A l’occasion de la semaine mondiale de l’allaitement organisée par l’Organisation mondiale de la santé (OMS) pour promouvoir cette pratique, le Fonds mondial des Nations unies a donc entamé lundi une véritable campagne de persuasion sur les réseaux sociaux. Et pour convaincre, tous les moyens sont bons, semble-t-il.

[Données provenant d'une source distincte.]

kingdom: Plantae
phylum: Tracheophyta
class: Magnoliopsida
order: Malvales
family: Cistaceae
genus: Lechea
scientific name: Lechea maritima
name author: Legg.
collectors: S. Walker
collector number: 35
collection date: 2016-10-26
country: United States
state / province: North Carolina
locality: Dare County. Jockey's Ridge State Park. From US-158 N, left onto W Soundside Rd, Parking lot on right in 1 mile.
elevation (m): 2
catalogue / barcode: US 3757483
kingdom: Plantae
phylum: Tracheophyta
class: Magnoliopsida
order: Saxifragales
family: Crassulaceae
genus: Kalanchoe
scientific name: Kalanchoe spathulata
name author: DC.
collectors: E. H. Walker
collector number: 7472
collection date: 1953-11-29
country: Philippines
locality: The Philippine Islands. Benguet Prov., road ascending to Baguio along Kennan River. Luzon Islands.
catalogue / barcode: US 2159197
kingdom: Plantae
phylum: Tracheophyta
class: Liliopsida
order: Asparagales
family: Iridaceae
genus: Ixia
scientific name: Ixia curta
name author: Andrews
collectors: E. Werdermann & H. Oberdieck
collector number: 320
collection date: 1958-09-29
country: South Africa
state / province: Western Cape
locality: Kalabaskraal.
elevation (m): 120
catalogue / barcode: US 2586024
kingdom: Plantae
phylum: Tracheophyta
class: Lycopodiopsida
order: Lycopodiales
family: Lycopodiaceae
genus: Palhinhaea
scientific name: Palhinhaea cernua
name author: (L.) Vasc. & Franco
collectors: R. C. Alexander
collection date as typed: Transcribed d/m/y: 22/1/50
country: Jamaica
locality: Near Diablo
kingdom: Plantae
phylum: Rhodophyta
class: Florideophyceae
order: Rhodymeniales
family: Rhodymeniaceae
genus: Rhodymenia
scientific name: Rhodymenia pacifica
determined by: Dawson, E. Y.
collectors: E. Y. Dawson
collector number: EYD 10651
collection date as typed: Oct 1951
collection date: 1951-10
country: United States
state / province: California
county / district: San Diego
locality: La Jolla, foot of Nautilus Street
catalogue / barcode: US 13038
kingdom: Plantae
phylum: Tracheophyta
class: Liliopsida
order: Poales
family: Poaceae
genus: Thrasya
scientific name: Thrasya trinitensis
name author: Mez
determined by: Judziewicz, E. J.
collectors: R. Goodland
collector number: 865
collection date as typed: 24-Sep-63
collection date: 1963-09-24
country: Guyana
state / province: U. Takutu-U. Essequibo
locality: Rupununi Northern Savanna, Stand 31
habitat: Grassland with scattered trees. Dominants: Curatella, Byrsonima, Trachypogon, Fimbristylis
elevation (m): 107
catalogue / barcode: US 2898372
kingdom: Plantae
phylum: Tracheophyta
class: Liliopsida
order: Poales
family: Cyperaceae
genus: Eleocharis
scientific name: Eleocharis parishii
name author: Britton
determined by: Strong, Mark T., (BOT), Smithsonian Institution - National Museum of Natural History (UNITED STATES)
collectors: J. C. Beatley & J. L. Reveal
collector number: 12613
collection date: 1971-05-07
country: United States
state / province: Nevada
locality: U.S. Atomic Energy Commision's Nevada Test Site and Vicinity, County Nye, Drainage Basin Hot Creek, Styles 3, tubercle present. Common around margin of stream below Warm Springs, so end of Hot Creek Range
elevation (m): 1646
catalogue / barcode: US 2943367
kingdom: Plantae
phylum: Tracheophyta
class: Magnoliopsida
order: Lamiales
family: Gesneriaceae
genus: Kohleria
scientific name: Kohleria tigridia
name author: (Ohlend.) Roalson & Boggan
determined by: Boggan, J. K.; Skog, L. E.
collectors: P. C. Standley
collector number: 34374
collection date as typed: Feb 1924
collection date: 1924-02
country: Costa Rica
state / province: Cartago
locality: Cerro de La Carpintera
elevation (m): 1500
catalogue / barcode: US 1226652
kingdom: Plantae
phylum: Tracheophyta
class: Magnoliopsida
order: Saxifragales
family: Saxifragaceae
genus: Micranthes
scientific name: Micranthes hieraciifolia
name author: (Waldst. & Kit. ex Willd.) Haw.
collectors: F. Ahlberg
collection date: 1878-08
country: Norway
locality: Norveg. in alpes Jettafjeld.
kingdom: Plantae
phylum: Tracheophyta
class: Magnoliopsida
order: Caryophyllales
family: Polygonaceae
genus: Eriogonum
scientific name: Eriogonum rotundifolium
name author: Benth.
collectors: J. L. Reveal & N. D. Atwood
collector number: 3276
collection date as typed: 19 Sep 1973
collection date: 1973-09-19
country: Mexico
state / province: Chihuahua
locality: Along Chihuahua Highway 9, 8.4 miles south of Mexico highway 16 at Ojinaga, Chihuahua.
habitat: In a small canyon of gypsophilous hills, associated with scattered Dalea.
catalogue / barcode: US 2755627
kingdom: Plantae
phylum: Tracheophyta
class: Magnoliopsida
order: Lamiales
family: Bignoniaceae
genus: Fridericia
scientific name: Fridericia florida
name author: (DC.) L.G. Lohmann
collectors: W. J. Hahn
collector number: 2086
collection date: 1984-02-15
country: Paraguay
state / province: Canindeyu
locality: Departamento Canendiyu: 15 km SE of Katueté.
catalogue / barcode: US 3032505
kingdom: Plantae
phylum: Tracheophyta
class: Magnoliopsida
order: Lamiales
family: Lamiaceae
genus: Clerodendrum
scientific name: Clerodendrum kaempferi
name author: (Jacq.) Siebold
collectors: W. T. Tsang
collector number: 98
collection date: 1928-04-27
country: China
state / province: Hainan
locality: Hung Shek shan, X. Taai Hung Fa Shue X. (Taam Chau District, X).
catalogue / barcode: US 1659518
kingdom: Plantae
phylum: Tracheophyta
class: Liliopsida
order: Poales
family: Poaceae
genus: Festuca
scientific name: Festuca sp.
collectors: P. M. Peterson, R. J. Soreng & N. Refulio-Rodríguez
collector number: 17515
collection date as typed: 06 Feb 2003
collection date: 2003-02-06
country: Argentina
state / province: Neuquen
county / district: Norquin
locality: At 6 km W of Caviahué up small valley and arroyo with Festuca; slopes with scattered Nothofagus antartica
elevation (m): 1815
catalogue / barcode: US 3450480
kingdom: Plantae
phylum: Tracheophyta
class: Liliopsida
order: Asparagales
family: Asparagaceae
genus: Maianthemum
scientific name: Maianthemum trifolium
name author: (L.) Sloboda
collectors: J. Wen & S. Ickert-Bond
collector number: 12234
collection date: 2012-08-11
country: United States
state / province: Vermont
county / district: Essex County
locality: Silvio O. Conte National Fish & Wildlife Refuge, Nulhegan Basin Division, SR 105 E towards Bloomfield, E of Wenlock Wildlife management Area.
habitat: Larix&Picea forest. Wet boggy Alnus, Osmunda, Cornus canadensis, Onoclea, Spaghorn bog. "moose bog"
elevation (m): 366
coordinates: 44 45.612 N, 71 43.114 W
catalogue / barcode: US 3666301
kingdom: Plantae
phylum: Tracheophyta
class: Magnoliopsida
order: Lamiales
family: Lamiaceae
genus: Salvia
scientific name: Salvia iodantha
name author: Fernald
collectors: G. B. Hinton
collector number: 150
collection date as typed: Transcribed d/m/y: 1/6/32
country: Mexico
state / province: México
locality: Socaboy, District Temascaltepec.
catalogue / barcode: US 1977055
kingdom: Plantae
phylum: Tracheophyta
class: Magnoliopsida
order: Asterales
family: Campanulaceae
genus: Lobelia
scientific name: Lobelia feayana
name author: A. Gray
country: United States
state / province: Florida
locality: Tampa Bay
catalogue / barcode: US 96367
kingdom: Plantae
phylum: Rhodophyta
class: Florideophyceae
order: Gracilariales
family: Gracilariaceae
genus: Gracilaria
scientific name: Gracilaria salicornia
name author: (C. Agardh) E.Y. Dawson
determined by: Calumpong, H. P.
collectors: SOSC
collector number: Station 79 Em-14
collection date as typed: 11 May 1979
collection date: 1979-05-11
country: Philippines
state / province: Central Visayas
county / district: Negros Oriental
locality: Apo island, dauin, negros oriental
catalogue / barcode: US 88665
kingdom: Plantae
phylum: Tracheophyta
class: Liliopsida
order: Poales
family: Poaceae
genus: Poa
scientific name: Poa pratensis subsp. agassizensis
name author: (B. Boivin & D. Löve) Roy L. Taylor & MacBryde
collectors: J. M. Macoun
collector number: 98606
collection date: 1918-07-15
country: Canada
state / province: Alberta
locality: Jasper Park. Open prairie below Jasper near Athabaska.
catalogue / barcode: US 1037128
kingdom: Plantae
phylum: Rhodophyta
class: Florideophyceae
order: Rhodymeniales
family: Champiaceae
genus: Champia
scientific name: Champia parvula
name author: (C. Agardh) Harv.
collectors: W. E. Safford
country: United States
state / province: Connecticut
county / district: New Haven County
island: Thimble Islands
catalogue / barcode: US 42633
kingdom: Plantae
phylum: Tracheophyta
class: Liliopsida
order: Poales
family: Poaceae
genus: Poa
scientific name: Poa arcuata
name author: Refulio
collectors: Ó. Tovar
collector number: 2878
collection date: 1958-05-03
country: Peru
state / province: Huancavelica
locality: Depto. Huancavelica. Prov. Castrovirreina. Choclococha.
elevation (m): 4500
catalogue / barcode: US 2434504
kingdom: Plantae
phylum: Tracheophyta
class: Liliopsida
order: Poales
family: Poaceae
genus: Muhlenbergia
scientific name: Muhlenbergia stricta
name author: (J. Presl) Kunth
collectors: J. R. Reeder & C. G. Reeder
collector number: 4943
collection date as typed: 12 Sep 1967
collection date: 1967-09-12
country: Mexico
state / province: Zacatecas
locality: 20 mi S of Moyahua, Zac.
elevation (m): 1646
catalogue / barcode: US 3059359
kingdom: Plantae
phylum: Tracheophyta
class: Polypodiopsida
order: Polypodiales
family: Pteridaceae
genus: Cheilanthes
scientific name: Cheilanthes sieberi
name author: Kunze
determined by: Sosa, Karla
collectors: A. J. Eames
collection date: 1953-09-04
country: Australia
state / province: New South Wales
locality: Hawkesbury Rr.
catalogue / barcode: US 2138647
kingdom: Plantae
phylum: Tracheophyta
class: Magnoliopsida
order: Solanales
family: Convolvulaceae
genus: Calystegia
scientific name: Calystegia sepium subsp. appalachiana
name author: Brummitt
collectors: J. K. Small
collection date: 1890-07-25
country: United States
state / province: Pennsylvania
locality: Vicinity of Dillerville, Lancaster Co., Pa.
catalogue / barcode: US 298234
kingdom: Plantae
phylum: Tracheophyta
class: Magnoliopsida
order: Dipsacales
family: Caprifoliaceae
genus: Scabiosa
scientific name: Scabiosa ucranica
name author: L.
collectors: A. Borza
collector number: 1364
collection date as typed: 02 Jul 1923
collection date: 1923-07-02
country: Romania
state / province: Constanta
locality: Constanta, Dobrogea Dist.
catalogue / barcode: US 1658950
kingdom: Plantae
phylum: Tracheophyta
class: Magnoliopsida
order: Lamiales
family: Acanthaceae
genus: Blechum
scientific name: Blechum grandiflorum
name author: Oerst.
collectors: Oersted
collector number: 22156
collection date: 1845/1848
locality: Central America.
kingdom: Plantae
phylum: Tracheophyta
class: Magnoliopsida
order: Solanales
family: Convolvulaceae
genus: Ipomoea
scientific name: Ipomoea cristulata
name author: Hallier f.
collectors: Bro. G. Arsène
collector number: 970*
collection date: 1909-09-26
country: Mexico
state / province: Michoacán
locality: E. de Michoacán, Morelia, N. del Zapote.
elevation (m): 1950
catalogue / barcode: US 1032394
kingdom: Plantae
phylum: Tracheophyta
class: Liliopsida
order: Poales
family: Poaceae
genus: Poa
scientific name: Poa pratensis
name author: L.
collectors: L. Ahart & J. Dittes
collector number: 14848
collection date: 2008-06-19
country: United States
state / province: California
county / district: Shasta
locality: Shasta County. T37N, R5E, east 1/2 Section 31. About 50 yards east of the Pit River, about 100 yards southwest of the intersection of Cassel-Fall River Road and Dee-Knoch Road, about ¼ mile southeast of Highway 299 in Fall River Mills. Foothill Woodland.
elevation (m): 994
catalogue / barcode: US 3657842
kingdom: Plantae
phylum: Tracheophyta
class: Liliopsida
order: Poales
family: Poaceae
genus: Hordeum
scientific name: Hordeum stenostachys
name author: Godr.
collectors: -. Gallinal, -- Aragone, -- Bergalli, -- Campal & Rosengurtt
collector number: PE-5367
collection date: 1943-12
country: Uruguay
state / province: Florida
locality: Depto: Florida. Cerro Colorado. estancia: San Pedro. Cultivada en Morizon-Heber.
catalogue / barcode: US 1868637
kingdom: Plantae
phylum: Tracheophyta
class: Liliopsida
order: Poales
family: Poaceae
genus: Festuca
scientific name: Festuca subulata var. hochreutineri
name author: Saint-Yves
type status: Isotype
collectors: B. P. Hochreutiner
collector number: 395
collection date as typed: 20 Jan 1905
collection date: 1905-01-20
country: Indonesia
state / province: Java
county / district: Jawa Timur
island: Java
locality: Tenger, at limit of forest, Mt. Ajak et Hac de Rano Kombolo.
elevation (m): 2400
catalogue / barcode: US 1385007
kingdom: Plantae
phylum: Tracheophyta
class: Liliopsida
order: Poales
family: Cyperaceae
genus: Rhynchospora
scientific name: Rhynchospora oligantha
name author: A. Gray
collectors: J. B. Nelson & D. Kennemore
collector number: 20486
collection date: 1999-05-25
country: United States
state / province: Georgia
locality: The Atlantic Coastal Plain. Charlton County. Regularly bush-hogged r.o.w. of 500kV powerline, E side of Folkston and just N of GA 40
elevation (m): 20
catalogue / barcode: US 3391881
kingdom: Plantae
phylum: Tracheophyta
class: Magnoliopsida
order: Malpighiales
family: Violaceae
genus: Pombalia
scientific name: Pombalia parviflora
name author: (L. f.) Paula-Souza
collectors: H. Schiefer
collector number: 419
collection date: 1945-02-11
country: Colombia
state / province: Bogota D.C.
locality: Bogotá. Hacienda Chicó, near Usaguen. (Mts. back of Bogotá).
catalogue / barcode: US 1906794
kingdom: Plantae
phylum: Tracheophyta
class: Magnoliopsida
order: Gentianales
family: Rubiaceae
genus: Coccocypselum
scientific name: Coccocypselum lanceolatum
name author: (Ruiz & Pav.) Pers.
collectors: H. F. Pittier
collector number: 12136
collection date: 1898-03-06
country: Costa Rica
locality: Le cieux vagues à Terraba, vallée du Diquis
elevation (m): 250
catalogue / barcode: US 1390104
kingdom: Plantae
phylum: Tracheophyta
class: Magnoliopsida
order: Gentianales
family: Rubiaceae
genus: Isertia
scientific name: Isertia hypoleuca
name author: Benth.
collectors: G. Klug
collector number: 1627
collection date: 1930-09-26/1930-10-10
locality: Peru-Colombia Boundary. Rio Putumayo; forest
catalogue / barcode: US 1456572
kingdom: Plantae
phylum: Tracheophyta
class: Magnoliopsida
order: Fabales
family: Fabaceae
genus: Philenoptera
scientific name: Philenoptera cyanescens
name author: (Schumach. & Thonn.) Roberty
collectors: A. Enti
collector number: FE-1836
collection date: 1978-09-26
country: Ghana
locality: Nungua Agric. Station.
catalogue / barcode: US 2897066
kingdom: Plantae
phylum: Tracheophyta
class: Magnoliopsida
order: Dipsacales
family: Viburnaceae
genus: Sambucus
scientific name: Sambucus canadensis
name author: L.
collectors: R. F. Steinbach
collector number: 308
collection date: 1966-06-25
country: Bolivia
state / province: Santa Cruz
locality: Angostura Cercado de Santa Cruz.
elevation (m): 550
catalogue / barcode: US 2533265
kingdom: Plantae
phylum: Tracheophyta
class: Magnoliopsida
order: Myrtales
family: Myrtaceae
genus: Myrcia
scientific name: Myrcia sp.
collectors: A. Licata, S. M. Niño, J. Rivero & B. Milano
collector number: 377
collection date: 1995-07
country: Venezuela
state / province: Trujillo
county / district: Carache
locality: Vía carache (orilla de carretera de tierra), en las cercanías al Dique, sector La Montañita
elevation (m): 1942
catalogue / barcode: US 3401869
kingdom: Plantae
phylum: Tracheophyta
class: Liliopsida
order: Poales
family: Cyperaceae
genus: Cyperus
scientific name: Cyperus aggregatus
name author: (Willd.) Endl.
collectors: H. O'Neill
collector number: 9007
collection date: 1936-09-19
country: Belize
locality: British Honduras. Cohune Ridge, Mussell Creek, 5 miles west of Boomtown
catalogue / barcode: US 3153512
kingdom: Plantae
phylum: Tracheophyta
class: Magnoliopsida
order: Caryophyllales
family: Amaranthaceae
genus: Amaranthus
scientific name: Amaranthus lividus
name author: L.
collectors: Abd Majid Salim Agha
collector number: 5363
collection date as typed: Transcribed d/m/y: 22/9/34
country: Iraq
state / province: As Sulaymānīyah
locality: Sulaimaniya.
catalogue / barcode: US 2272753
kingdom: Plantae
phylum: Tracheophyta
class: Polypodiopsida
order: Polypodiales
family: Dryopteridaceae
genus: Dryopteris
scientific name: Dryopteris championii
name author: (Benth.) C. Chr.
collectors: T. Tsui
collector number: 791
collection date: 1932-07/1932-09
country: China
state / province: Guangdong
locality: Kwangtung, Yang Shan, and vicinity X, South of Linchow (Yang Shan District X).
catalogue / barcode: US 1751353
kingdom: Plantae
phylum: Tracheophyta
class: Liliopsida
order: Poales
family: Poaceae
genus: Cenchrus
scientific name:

Ainsi, lundi, le Fonds assurait sur Twitter que «l’allaitement stimule la santé d’un enfant, son QI, ses performances scolaires et son revenu à l’âge adulte». Un message accompagné, non pas d’un lien vers une étude scientifique accréditant cette affirmation, mais de la photo d’un femme allaitant un nouveau-né en présence de celui qui semble être son compagnon, et de la sympathique légende : «L’allaitement n’est pas qu’une affaire de femmes.»

Logiquement, cette sortie, qui de toute évidence fait fi de la liberté des femmes de choisir entre allaitement et lait maternisé, a suscité une vague d’incrédulité et de colère. Ainsi, l’élue Les Républicains des Yvelines Aurore Bergé a tenu à affirmer sur son compte Twitter que «le choix de l’allaitement reste du ressort des femmes», message retweeté dans la foulée par la ministre des Familles, de l’Enfance et des Droits des femmes Laurence Rossignol, tandis que d’autres ont choisi de détourner avec humour le message de l’Unicef.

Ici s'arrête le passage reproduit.